CRIA Insists Canadian File-Sharing Problem a “Fact”

Canadian recording industry lawyer reacts to recent comments by Canadian law professor Dr. Michael Geist who recently wrote an op-ed debunking several file-sharing myths.

Last Friday I reported on an excellent op-ed piece written by noted Canadian law professor Michael Geist in which he said it was “time to slay Canadian file-sharing myths,” and he does just that.

Without skipping a beat, Canadian Recording Industry Association (CRIA) lawyer Richard Pfohl has responded with an article titled “It’s Not Called Pirate Bay for Nothing.”

He says that Geist “fabricates more myths than he dispels, and misinforms Star readers about the legality of unauthorized downloading.”

Oh really? Geist made two points, both of which couldn’t have been any clearer.

“The two myths that dominate debate are: all file-sharing is legal in Canada and, perhaps as a consequence of this, that Canada leads the world in illegal file-sharing activity,” he said. “Neither claim is true.”

Geist notes that since Canadian law features a private copying exemption funded by a levy on blank media, the courts have hinted that that the levy could also allow for a private copying exemption to for non-commercial music downloads as well.

“The law therefore opens the door to some legalized music downloading, but it does not cover other content (movies or software) or the uploading of any content,” he adds.

Pfohl counters that illegal downloading is not legal in Canada.

“The copyright law conclusions in the case he cites were overturned on appeal,” Pfohl writes. “In fact, the Federal Court of Appeal has subsequently twice ruled that the private copying regime doesn’t apply to downloads made to hard drives.”

“Widespread misunderstanding of this legal fact illustrates precisely why digital copyright reform, and the legal clarity it would provide, is needed in Canada.”

But, with uploading, or the unauthorized distribution of content, already illegal is copyright reform really necessary in the way that Pfohl thinks? If anything copyright reform is necessary to address the non-commercial distribution of music and other content. Copyright laws were written in a pre-digital age in which people tried to profit from the creative works of others and that is certainly not the case when it comes to P2P and file-sharing.

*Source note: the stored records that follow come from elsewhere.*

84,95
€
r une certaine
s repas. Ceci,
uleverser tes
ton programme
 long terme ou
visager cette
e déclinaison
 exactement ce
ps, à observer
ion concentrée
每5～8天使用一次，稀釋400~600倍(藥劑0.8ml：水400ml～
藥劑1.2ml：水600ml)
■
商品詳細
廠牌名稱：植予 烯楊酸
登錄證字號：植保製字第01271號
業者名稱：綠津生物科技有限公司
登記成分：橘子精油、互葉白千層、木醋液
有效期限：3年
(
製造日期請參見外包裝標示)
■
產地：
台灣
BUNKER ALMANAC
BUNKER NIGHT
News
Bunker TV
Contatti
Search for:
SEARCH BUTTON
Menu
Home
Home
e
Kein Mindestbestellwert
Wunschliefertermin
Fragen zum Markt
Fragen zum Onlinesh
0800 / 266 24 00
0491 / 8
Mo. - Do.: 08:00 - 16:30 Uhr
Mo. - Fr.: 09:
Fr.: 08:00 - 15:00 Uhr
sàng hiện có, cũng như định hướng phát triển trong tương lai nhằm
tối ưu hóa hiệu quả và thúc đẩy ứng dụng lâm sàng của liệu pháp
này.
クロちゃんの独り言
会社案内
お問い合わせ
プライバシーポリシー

“Geist also strains credulity when arguing that the file sharing on unauthorized sites might be ‘legal or illegal,’ as though there were any doubt about this,” continues Pfohl. “Courts around the world have found that upwards of 95% of all such file sharing involves pirated material and therefore have consistently ruled against unauthorized file-sharing services. They don’t call it Pirate Bay for nothing.”

Again, Pfohl takes liberty with the facts. He slams Swedish BitTorrent tracker site the Pirate Bay, and intimates about some undisclosed court findings, but in the actual Pirate Bay trial the site presented a study of some random 1000 torrent files from the site which showed that around 70-80% of the content was non-copyrighted.

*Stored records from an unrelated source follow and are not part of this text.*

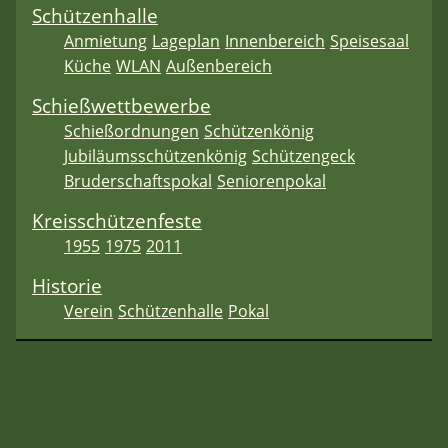
Schützenhalle
Anmietung
Lageplan
Innenbereich
Speisesaal
Küche
WLAN
Außenbereich
Schießwettbewerbe
Schießordnungen
Schützenkönig
Jubiläumsschützenkönig
Schützengeck
Bruderschaftspokal
Seniorenpokal
Kreisschützenfeste
1955
1975
2011
Historie
Verein
Schützenhalle
Pokal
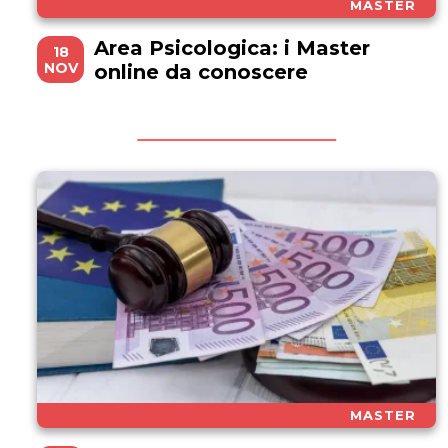
MASTER
Area Psicologica: i Master
18
NOV
online da conoscere
MASTER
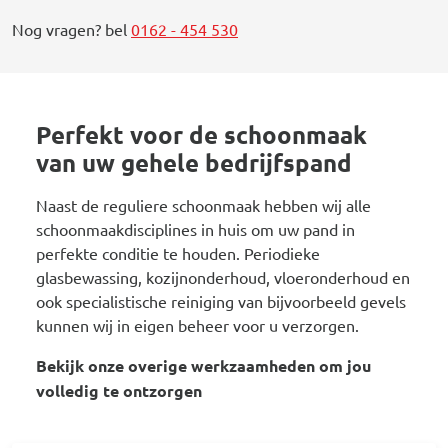
Nog vragen? bel
0162 - 454 530
Perfekt voor de schoonmaak
van uw gehele bedrijfspand
Naast de reguliere schoonmaak hebben wij alle
schoonmaakdisciplines in huis om uw pand in
perfekte conditie te houden. Periodieke
glasbewassing, kozijnonderhoud, vloeronderhoud en
ook specialistische reiniging van bijvoorbeeld gevels
kunnen wij in eigen beheer voor u verzorgen.
Bekijk onze overige werkzaamheden om jou
volledig te ontzorgen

So, in fact the opposite of what Pfohl says is actually true.

Pfohl is also angry that Geist cited a study by its own anti-piracy firm BayTSP to prove that Canada isn’t the hotbed of illegal file-sharing the CRIA thinks you need to believe it is in order to frighten politicians into increased copyright enforcement.

Geist reiterated a recent BayTSP report on the state of worldwide P2P use which concluded that Canada dropped from 7th to 10th place in its country by country measurement of total copyright infringement notices sent to alleged file-sharers.

“As for the BayTSP report Geist cites, it measured not file-sharing but identified copyright ‘infringements’ of content belonging to that particular company’s clients,” he says. “It is impossible to draw any meaningful, broader conclusion from such a narrow and incomplete data set.”

Pretty interesting that the CRIA isn’t interested in an “incomplete data set.”

How about the fact the CRIA perpetuates the myth that Canada has the largest per-capita file-sharing population in the world? It bases the conclusion on a nearly 6yo study that examined file-sharing in the 30 member Organization for Economic Co-operation and Development (OECD). Never mind that the study didn’t take into account whether the file-sharing activity of connected peers was legal or illegal, it also didn’t measure the more than 150 non-OECD countries that exist in the world!

How’s that for using an “incomplete data set?”

Pfohl sums up his article by saying that Geist “should check his own facts first” before trying to debunk file-sharing myths, but ironically the CRIA seems to make up facts as it goes along.

I doubt, for example, that it’s ever read the study conducted by its OWN GOVT that found illegal file-sharing actually increases music consumption. “The Impact of Music Downloads and P2P File-Sharing on the Purchase of Music,” commissioned by Industry Canada, a ministry of the Canadian federal government, concluded that every 12 P2P downloaded songs, music purchases increase by 0.44 CDs.

Maybe it’s Pfohl and the CRIA that should check its facts.